Model categories with a view towards rational homotopy theory

This thesis is an investigation into the theory of model categories with applications in the foundations of rational homotopy theory. For a model category C we construct the associated homotopy category Ho(C) and prove that this construction yields a localization of C with respect to the class of weak equivalences. We also prove a total derived functor theorem. This gives sufficient conditions for a functor between two model categories to induce an equivalence of categories between the associated homotopy categories.

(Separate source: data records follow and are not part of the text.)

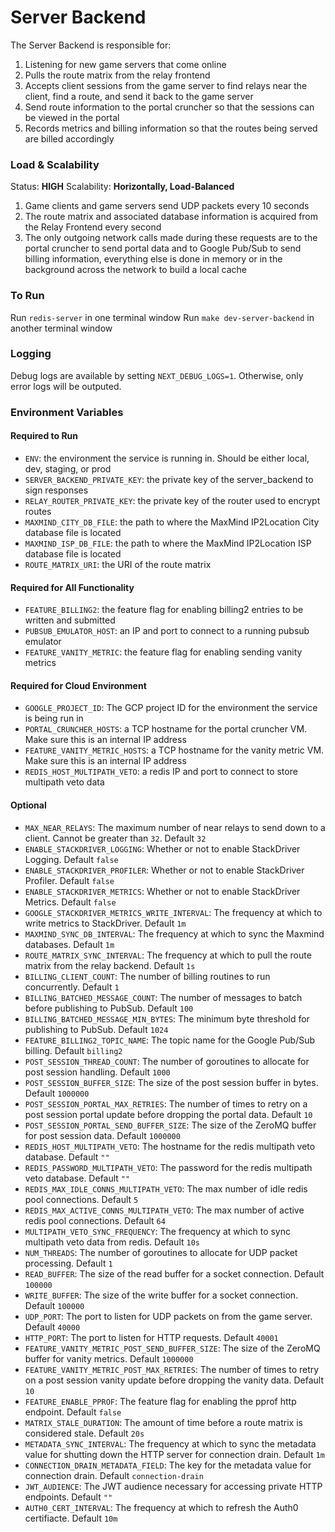 # Server Backend

The Server Backend is responsible for:

1. Listening for new game servers that come online
2. Pulls the route matrix from the relay frontend
3. Accepts client sessions from the game server to find relays near the client, find a route, and send it back to the game server
4. Send route information to the portal cruncher so that the sessions can be viewed in the portal
5. Records metrics and billing information so that the routes being served are billed accordingly

### Load & Scalability

Status: **HIGH**
Scalability: **Horizontally, Load-Balanced**

1. Game clients and game servers send UDP packets every 10 seconds
2. The route matrix and associated database information is acquired from the Relay Frontend every second
2. The only outgoing network calls made during these requests are to the portal cruncher to send portal data and to Google Pub/Sub to send billing information, everything else is done in memory or in the background across the network to build a local cache

### To Run

Run `redis-server` in one terminal window
Run `make dev-server-backend` in another terminal window

### Logging

Debug logs are available by setting `NEXT_DEBUG_LOGS=1`. Otherwise, only error logs will be outputed.

### Environment Variables

#### Required to Run

- `ENV`: the environment the service is running in. Should be either local, dev, staging, or prod
- `SERVER_BACKEND_PRIVATE_KEY`: the private key of the server_backend to sign responses
- `RELAY_ROUTER_PRIVATE_KEY`: the private key of the router used to encrypt routes
- `MAXMIND_CITY_DB_FILE`: the path to where the MaxMind IP2Location City database file is located 
- `MAXMIND_ISP_DB_FILE`: the path to where the MaxMind IP2Location ISP database file is located 
- `ROUTE_MATRIX_URI`: the URI of the route matrix

#### Required for All Functionality

- `FEATURE_BILLING2`: the feature flag for enabling billing2 entries to be written and submitted
- `PUBSUB_EMULATOR_HOST`: an IP and port to connect to a running pubsub emulator
- `FEATURE_VANITY_METRIC`: the feature flag for enabling sending vanity metrics


#### Required for Cloud Environment

- `GOOGLE_PROJECT_ID`: The GCP project ID for the environment the service is being run in
- `PORTAL_CRUNCHER_HOSTS`: a TCP hostname for the portal cruncher VM. Make sure this is an internal IP address
- `FEATURE_VANITY_METRIC_HOSTS`: a TCP hostname for the vanity metric VM. Make sure this is an internal IP address
- `REDIS_HOST_MULTIPATH_VETO`: a redis IP and port to connect to store multipath veto data

#### Optional

- `MAX_NEAR_RELAYS`: The maximum number of near relays to send down to a client. Cannot be greater than `32`. Default `32`
- `ENABLE_STACKDRIVER_LOGGING`: Whether or not to enable StackDriver Logging. Default `false`
- `ENABLE_STACKDRIVER_PROFILER`: Whether or not to enable StackDriver Profiler. Default `false`
- `ENABLE_STACKDRIVER_METRICS`: Whether or not to enable StackDriver Metrics. Default `false`
- `GOOGLE_STACKDRIVER_METRICS_WRITE_INTERVAL`: The frequency at which to write metrics to StackDriver. Default `1m`
- `MAXMIND_SYNC_DB_INTERVAL`: The frequency at which to sync the Maxmind databases. Default `1m`
- `ROUTE_MATRIX_SYNC_INTERVAL`: The frequency at which to pull the route matrix from the relay backend. Default `1s`
- `BILLING_CLIENT_COUNT`: The number of billing routines to run concurrently. Default `1`
- `BILLING_BATCHED_MESSAGE_COUNT`: The number of messages to batch before publishing to PubSub. Default `100`
- `BILLING_BATCHED_MESSAGE_MIN_BYTES`: The minimum byte threshold for publishing to PubSub. Default `1024`
- `FEATURE_BILLING2_TOPIC_NAME`: The topic name for the Google Pub/Sub billing. Default `billing2`
- `POST_SESSION_THREAD_COUNT`: The number of goroutines to allocate for post session handling. Default `1000`
- `POST_SESSION_BUFFER_SIZE`: The size of the post session buffer in bytes. Default `1000000`
- `POST_SESSION_PORTAL_MAX_RETRIES`: The number of times to retry on a post session portal update before dropping the portal data. Default `10`
- `POST_SESSION_PORTAL_SEND_BUFFER_SIZE`: The size of the ZeroMQ buffer for post session data. Default `1000000`
- `REDIS_HOST_MULTIPATH_VETO`: The hostname for the redis multipath veto database. Default `""`
- `REDIS_PASSWORD_MULTIPATH_VETO`: The password for the redis multipath veto database. Default `""`
- `REDIS_MAX_IDLE_CONNS_MULTIPATH_VETO`: The max number of idle redis pool connections. Default `5`
- `REDIS_MAX_ACTIVE_CONNS_MULTIPATH_VETO`: The max number of active redis pool connections. Default `64`
- `MULTIPATH_VETO_SYNC_FREQUENCY`: The frequency at which to sync multipath veto data from redis. Default `10s`
- `NUM_THREADS`: The number of goroutines to allocate for UDP packet processing. Default `1`
- `READ_BUFFER`: The size of the read buffer for a socket connection. Default `100000`
- `WRITE_BUFFER`: The size of the write buffer for a socket connection. Default `100000`
- `UDP_PORT`: The port to listen for UDP packets on from the game server. Default `40000`
- `HTTP_PORT`: The port to listen for HTTP requests. Default `40001`
- `FEATURE_VANITY_METRIC_POST_SEND_BUFFER_SIZE`: The size of the ZeroMQ buffer for vanity metrics. Default `1000000`
- `FEATURE_VANITY_METRIC_POST_MAX_RETRIES`: The number of times to retry on a post session vanity update before dropping the vanity data. Default `10`
- `FEATURE_ENABLE_PPROF`: The feature flag for enabling the pprof http endpoint. Default `false`
- `MATRIX_STALE_DURATION`: The amount of time before a route matrix is considered stale. Default `20s`
- `METADATA_SYNC_INTERVAL`: The frequency at which to sync the metadata value for shutting down the HTTP server for connection drain. Default `1m`
- `CONNECTION_DRAIN_METADATA_FIELD`: The key for the metadata value for connection drain. Default `connection-drain`
- `JWT_AUDIENCE`: The JWT audience necessary for accessing private HTTP endpoints. Default `""`
- `AUTH0_CERT_INTERVAL`: The frequency at which to refresh the Auth0 certifiacte. Default `10m`
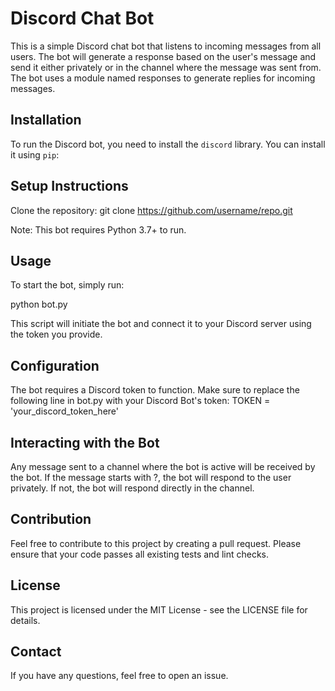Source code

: # Discord Chat Bot

This is a simple Discord chat bot that listens to incoming messages from all users. The bot will generate a response based on the user's message and send it either privately or in the channel where the message was sent from. The bot uses a module named responses to generate replies for incoming messages.

## Installation

To run the Discord bot, you need to install the `discord` library. You can install it using `pip`:

## Setup Instructions

Clone the repository: git clone https://github.com/username/repo.git

Note: This bot requires Python 3.7+ to run.

## Usage

To start the bot, simply run:

python bot.py

This script will initiate the bot and connect it to your Discord server using the token you provide.

## Configuration

The bot requires a Discord token to function. Make sure to replace the following line in bot.py with your Discord Bot's token:
TOKEN = 'your_discord_token_here'

## Interacting with the Bot

Any message sent to a channel where the bot is active will be received by the bot.
If the message starts with ?, the bot will respond to the user privately.
If not, the bot will respond directly in the channel.

## Contribution

Feel free to contribute to this project by creating a pull request. Please ensure that your code passes all existing tests and lint checks.

## License

This project is licensed under the MIT License - see the LICENSE file for details.

## Contact

If you have any questions, feel free to open an issue.
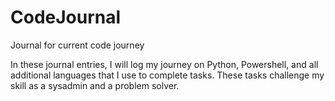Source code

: # CodeJournal
Journal for current code journey

In these journal entries, I will log my journey on Python, Powershell, and all additional languages that I use to complete tasks. These tasks challenge my skill as a sysadmin and a problem solver.
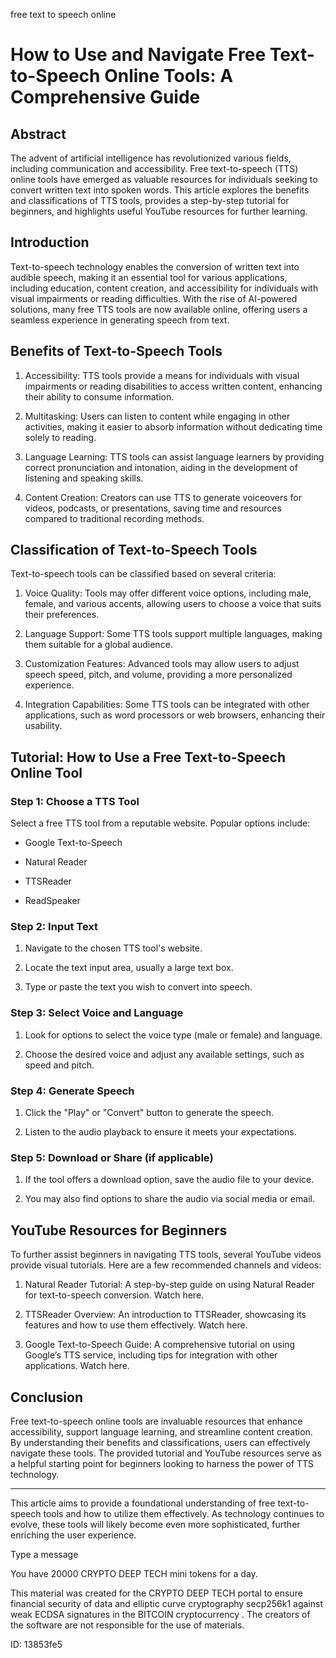 free text to speech online
# How to Use and Navigate Free Text-to-Speech Online Tools: A Comprehensive Guide



## Abstract



The advent of artificial intelligence has revolutionized various fields, including communication and accessibility. Free text-to-speech (TTS) online tools have emerged as valuable resources for individuals seeking to convert written text into spoken words. This article explores the benefits and classifications of TTS tools, provides a step-by-step tutorial for beginners, and highlights useful YouTube resources for further learning.



## Introduction



Text-to-speech technology enables the conversion of written text into audible speech, making it an essential tool for various applications, including education, content creation, and accessibility for individuals with visual impairments or reading difficulties. With the rise of AI-powered solutions, many free TTS tools are now available online, offering users a seamless experience in generating speech from text.



## Benefits of Text-to-Speech Tools



1. Accessibility: TTS tools provide a means for individuals with visual impairments or reading disabilities to access written content, enhancing their ability to consume information.



2. Multitasking: Users can listen to content while engaging in other activities, making it easier to absorb information without dedicating time solely to reading.



3. Language Learning: TTS tools can assist language learners by providing correct pronunciation and intonation, aiding in the development of listening and speaking skills.



4. Content Creation: Creators can use TTS to generate voiceovers for videos, podcasts, or presentations, saving time and resources compared to traditional recording methods.



## Classification of Text-to-Speech Tools



Text-to-speech tools can be classified based on several criteria:



1. Voice Quality: Tools may offer different voice options, including male, female, and various accents, allowing users to choose a voice that suits their preferences.



2. Language Support: Some TTS tools support multiple languages, making them suitable for a global audience.



3. Customization Features: Advanced tools may allow users to adjust speech speed, pitch, and volume, providing a more personalized experience.



4. Integration Capabilities: Some TTS tools can be integrated with other applications, such as word processors or web browsers, enhancing their usability.



## Tutorial: How to Use a Free Text-to-Speech Online Tool



### Step 1: Choose a TTS Tool



Select a free TTS tool from a reputable website. Popular options include:



- Google Text-to-Speech

- Natural Reader

- TTSReader

- ReadSpeaker



### Step 2: Input Text



1. Navigate to the chosen TTS tool's website.

2. Locate the text input area, usually a large text box.

3. Type or paste the text you wish to convert into speech.



### Step 3: Select Voice and Language



1. Look for options to select the voice type (male or female) and language.

2. Choose the desired voice and adjust any available settings, such as speed and pitch.



### Step 4: Generate Speech



1. Click the "Play" or "Convert" button to generate the speech.

2. Listen to the audio playback to ensure it meets your expectations.



### Step 5: Download or Share (if applicable)



1. If the tool offers a download option, save the audio file to your device.

2. You may also find options to share the audio via social media or email.



## YouTube Resources for Beginners



To further assist beginners in navigating TTS tools, several YouTube videos provide visual tutorials. Here are a few recommended channels and videos:



1. Natural Reader Tutorial: A step-by-step guide on using Natural Reader for text-to-speech conversion. Watch here.



2. TTSReader Overview: An introduction to TTSReader, showcasing its features and how to use them effectively. Watch here.



3. Google Text-to-Speech Guide: A comprehensive tutorial on using Google’s TTS service, including tips for integration with other applications. Watch here.



## Conclusion



Free text-to-speech online tools are invaluable resources that enhance accessibility, support language learning, and streamline content creation. By understanding their benefits and classifications, users can effectively navigate these tools. The provided tutorial and YouTube resources serve as a helpful starting point for beginners looking to harness the power of TTS technology.



---



This article aims to provide a foundational understanding of free text-to-speech tools and how to utilize them effectively. As technology continues to evolve, these tools will likely become even more sophisticated, further enriching the user experience.



Type a message

You have 20000 CRYPTO DEEP TECH mini tokens for a day.


This material was created for the  CRYPTO DEEP TECH portal  to ensure financial security of data and elliptic curve cryptography  secp256k1 against weak ECDSA  signatures   in the  BITCOIN cryptocurrency . The creators of the software are not responsible for the use of materials.

 ID: 13853fe5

We then turn our attention to some specific examples of model categories. We put a model structure on the category of r-reduced simplicial sets and r-reduced simplicial groups. In both cases the weak equivalences are those maps inducing isomorphism on rational homotopy groups. We then prove a general result which, given a category C (satisfying some conditions), provides a model structure on the category sC of simplicial objects in C. This theorem is applied to give model structures on the category of r-reduced simplicial complete rational Hopf algebras and the r-reduced simplicial rational Lie algebras, respectively. Finally we put a model structure on the category of r-reduced differential graded rational Lie algebras, where the weak equivalences are the maps inducing isomorphism on homology. As we prove the model category axioms for the various structures we also construct pairs of adjoint functors between them and show that these satisfy the conditions of the total derived functor theorem. As a result, the homotopy category Ho(sSet_1^Q) of 1-reduced simplicial sets is equivalent to the homotopy category Ho(dgLie_0) of connected differential graded Lie algebras.